Not "the government had to accept them", but "businesses were required to submit them".

It's not a hypothetical problem, there was even news a few years ago about how businesses were complaining they had to send in a dozen+ disks at a time because of file formats.

The laws were written at the dawn of the digital age, in the 70s and 80s, stipulating specific storage media, and just never got updated because the government didn't view it as a problem.

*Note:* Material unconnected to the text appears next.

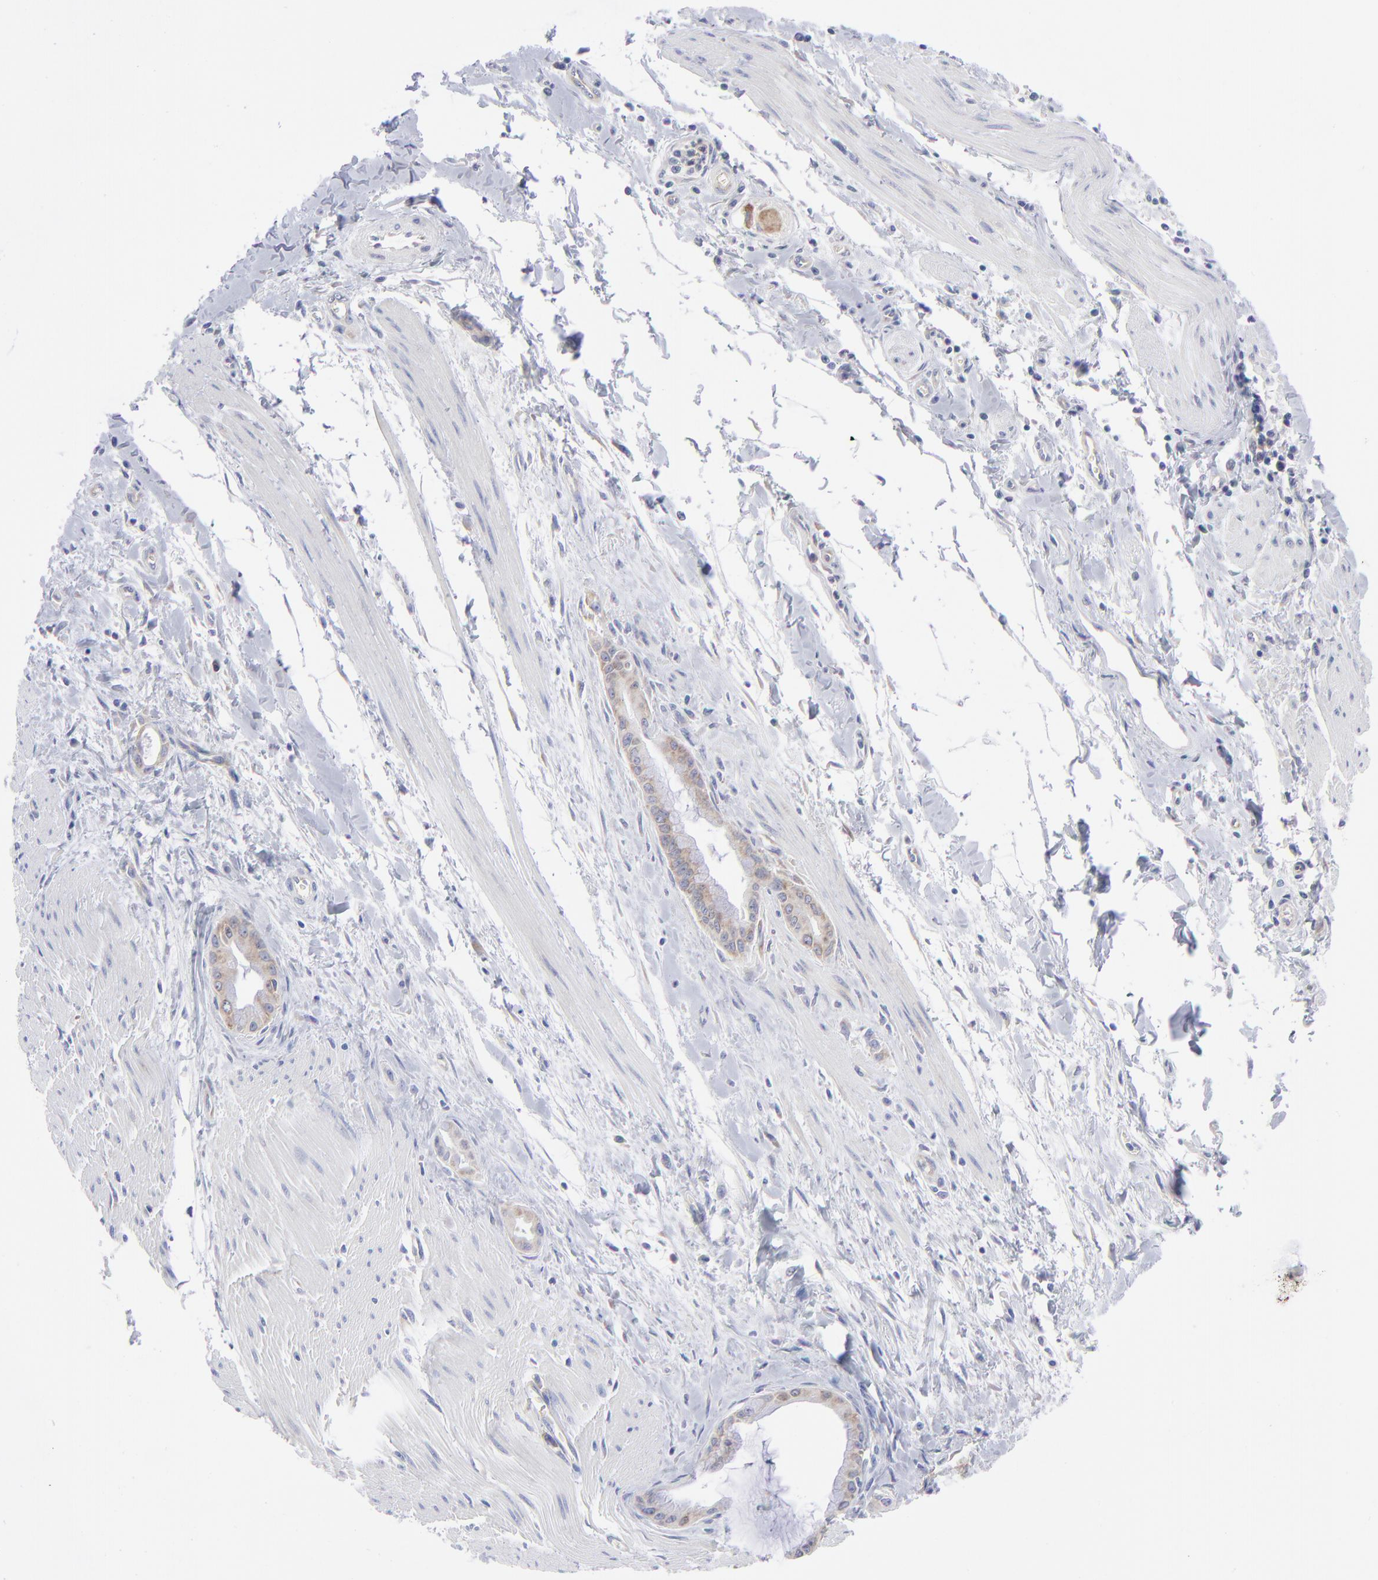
{"staining": {"intensity": "moderate", "quantity": ">75%", "location": "cytoplasmic/membranous"}, "tissue": "pancreatic cancer", "cell_type": "Tumor cells", "image_type": "cancer", "snomed": [{"axis": "morphology", "description": "Adenocarcinoma, NOS"}, {"axis": "topography", "description": "Pancreas"}], "caption": "An immunohistochemistry image of neoplastic tissue is shown. Protein staining in brown shows moderate cytoplasmic/membranous positivity in adenocarcinoma (pancreatic) within tumor cells.", "gene": "EIF2AK2", "patient": {"sex": "male", "age": 59}}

[-] WildPalmTree@lemmy.world 4 points 5 months ago

Upvoted because proper'ish use of 10 and one. :)

[-] Sagifurius@lemm.ee 1 points 5 months ago* (last edited 5 months ago)

Is there another way to express it except : ?

[-] psud@lemmy.world 2 points 5 months ago

10 to 1. Many style guides require numbers lower than 10 to be spelt out. Many people think that what style guides say is "correct"

[-] anarchy79@lemmy.world 1 points 5 months ago

I will never accept spelt nor smelt, unless we're talking about grains and ore refining, respectively.

[-] psud@lemmy.world 1 points 5 months ago

That's fine. Spelled vs spelt is different regionally in the UK. I was taught "spelled", I say it as spelled, but more often than not I type it spelt because it's easier on a glass keyboard

[-] anarchy79@lemmy.world 1 points 5 months ago

Hahaha I can respect that. I do have a pretty big chip on my shoulder when it comes to language, semantics, syntax, whatever, but I will always let it slide if the counter argument is based around instrumental favorability.

[-] Sagifurius@lemm.ee 1 points 5 months ago

Oh. Yeah I've never read a style guide.

[-] coffee_poops@sh.itjust.works 7 points 5 months ago

Their government agencies still used a lot of them.